» Aim of the task
Transcribe the lines of the records starting at the line that contains "class: Magnoliopsida" and ending at the line that contains "collection date: 1932-04-22", with both of those lines included.

» Items
= = =

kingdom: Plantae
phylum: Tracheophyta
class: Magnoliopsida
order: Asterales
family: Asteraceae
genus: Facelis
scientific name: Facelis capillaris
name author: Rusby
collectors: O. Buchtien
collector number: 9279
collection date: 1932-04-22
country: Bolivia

= = =

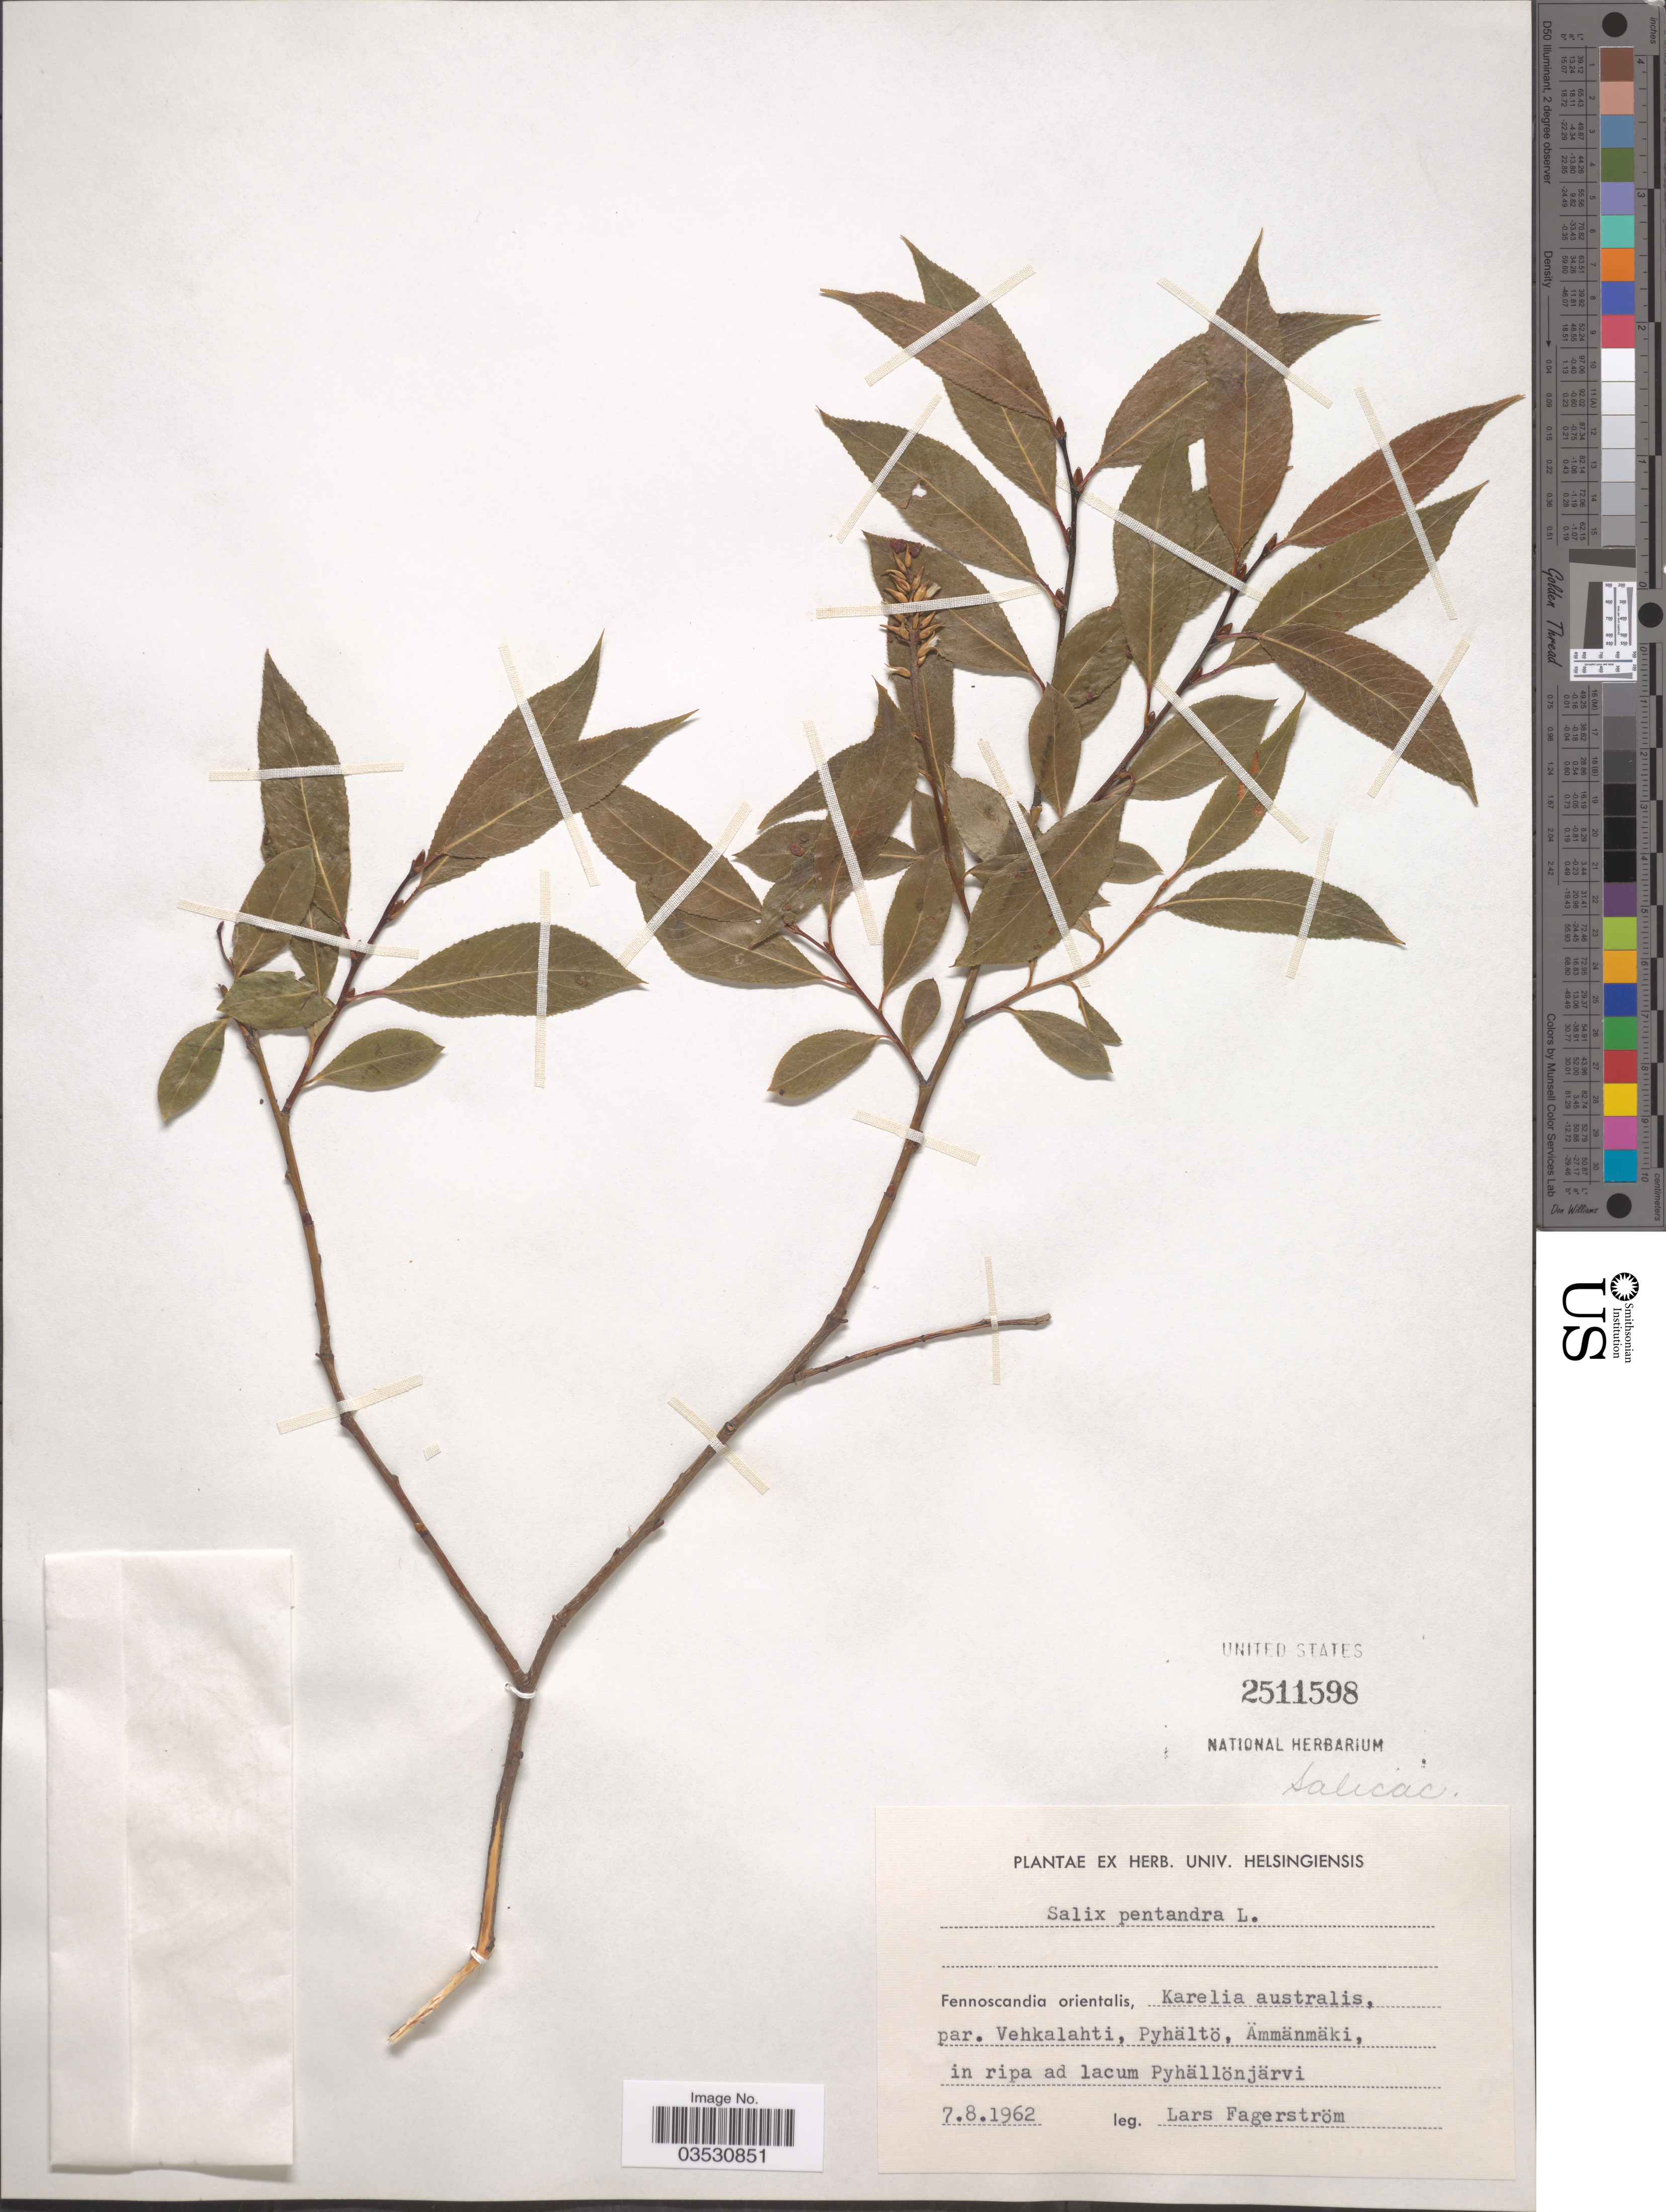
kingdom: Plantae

= = =

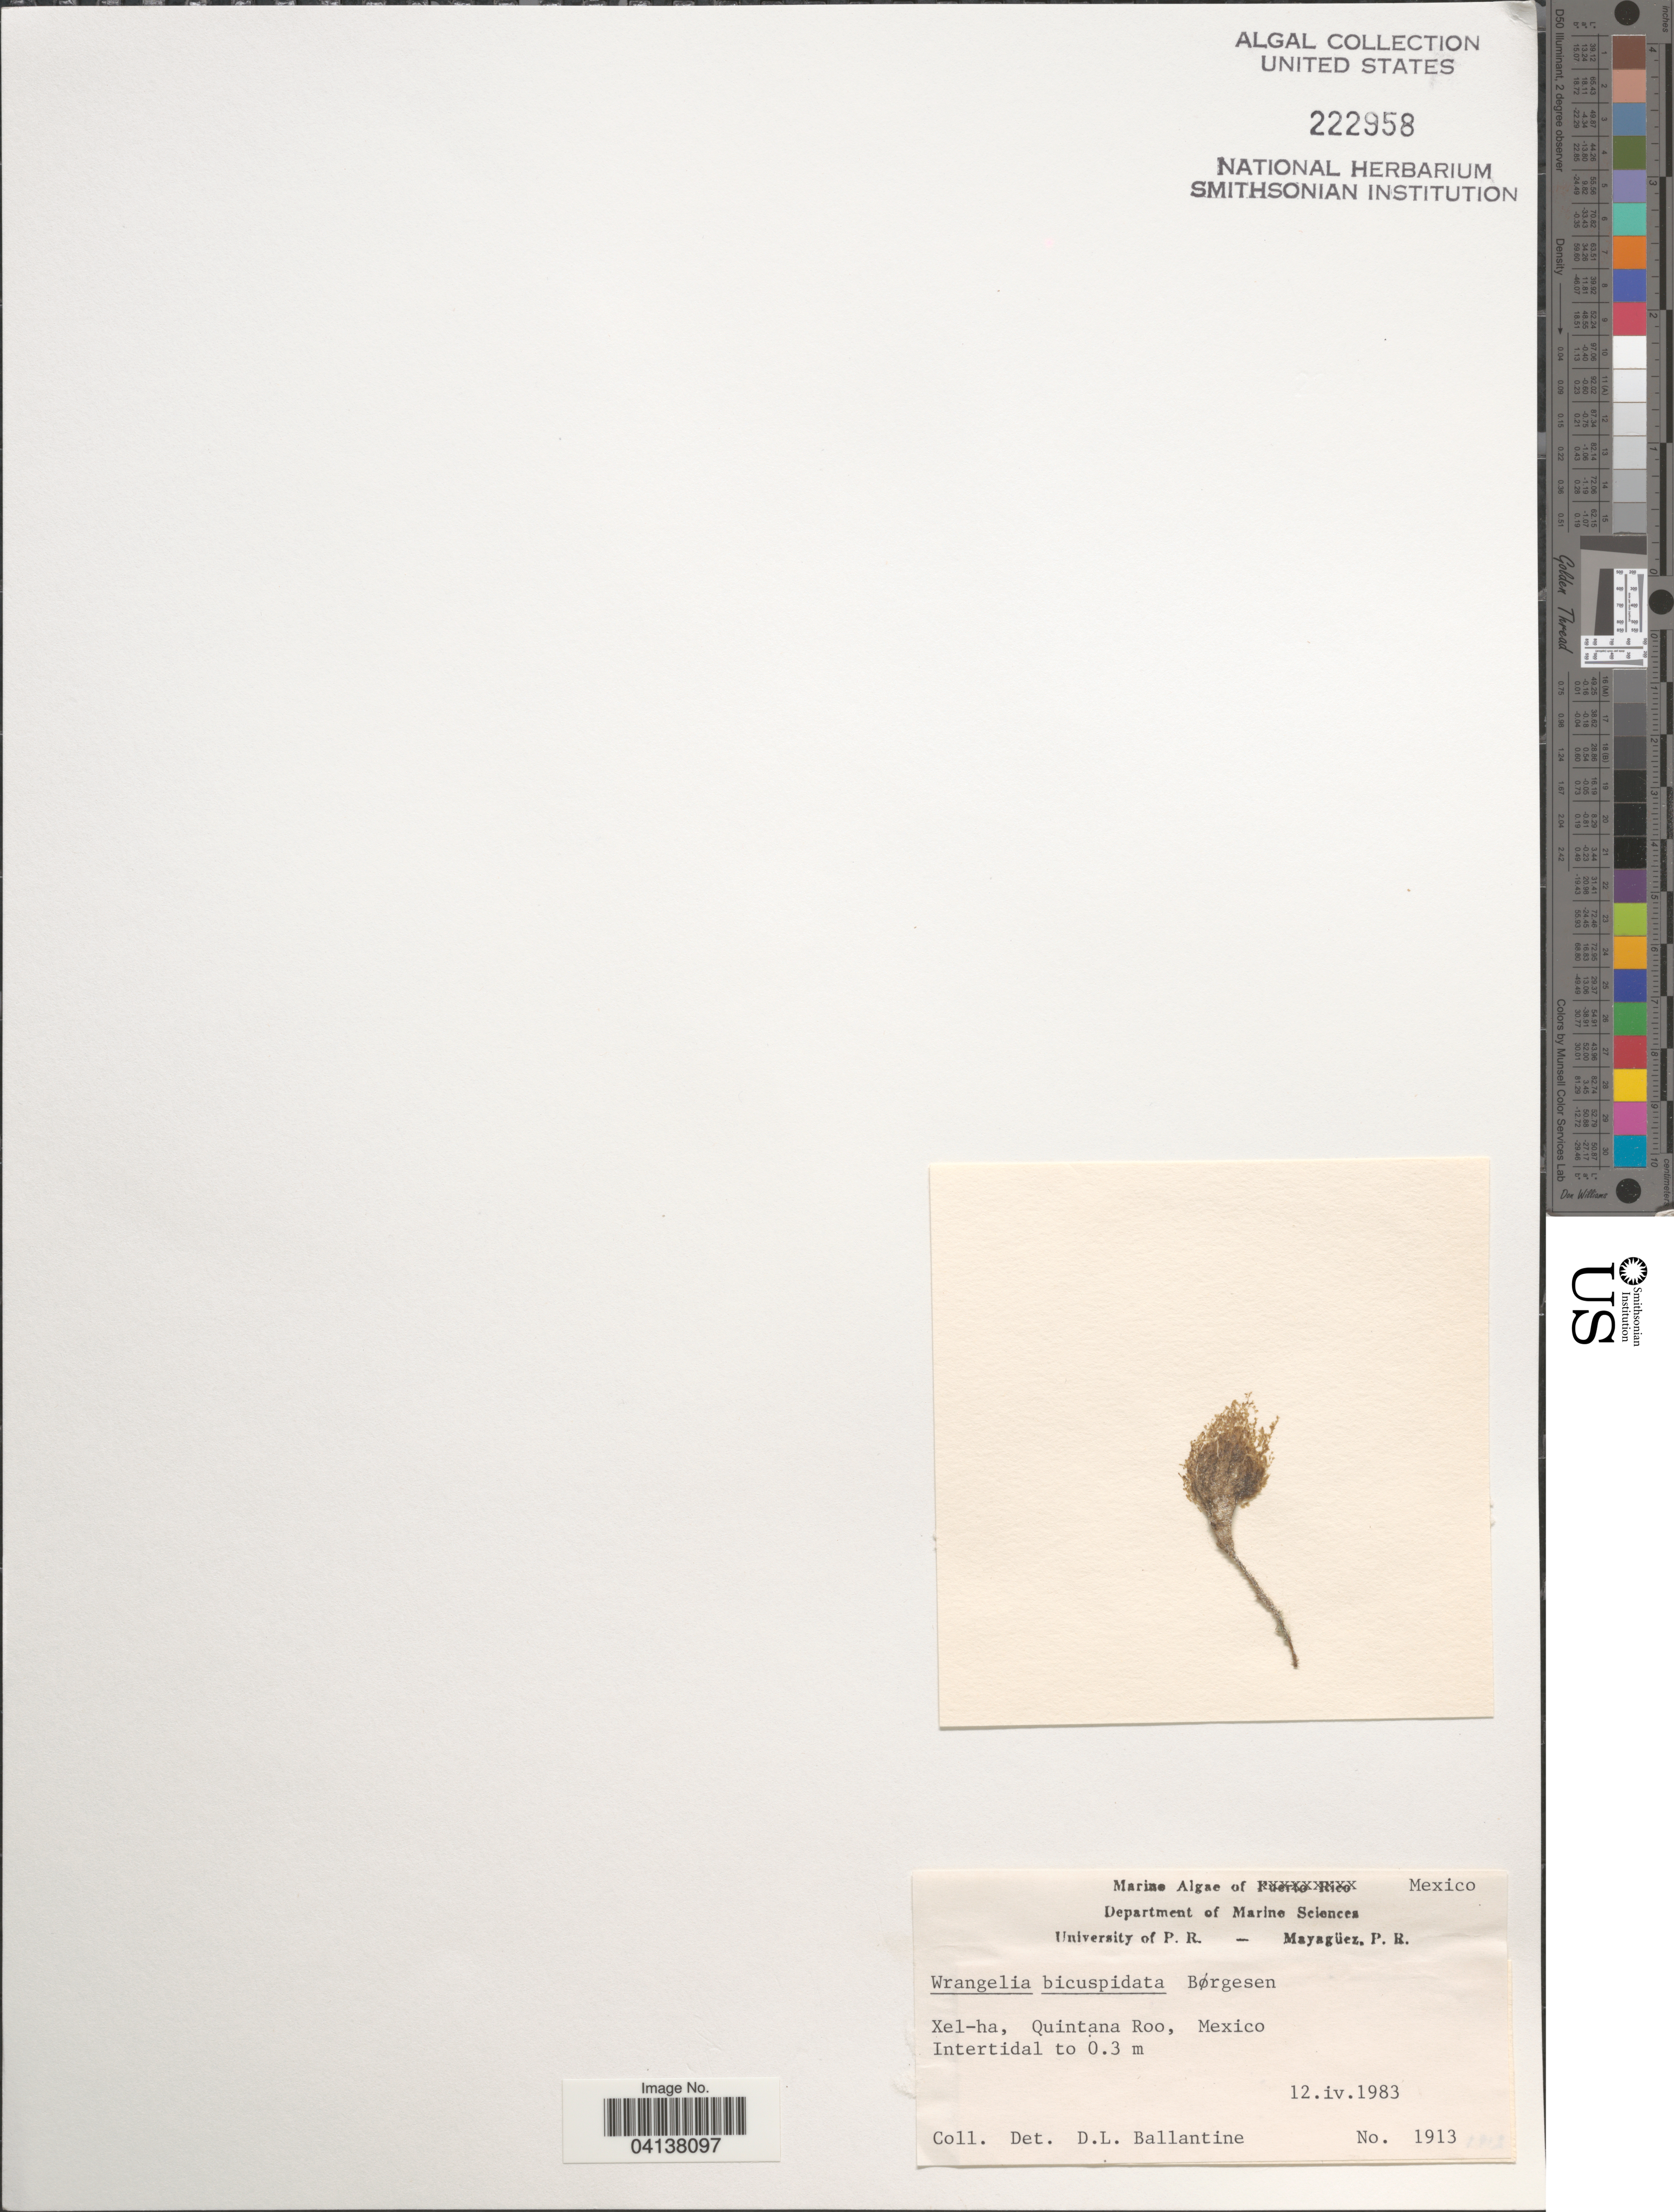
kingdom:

= = =

» Expected output
class: Magnoliopsida
order: Asterales
family: Asteraceae
genus: Facelis
scientific name: Facelis capillaris
name author: Rusby
collectors: O. Buchtien
collector number: 9279
collection date: 1932-04-22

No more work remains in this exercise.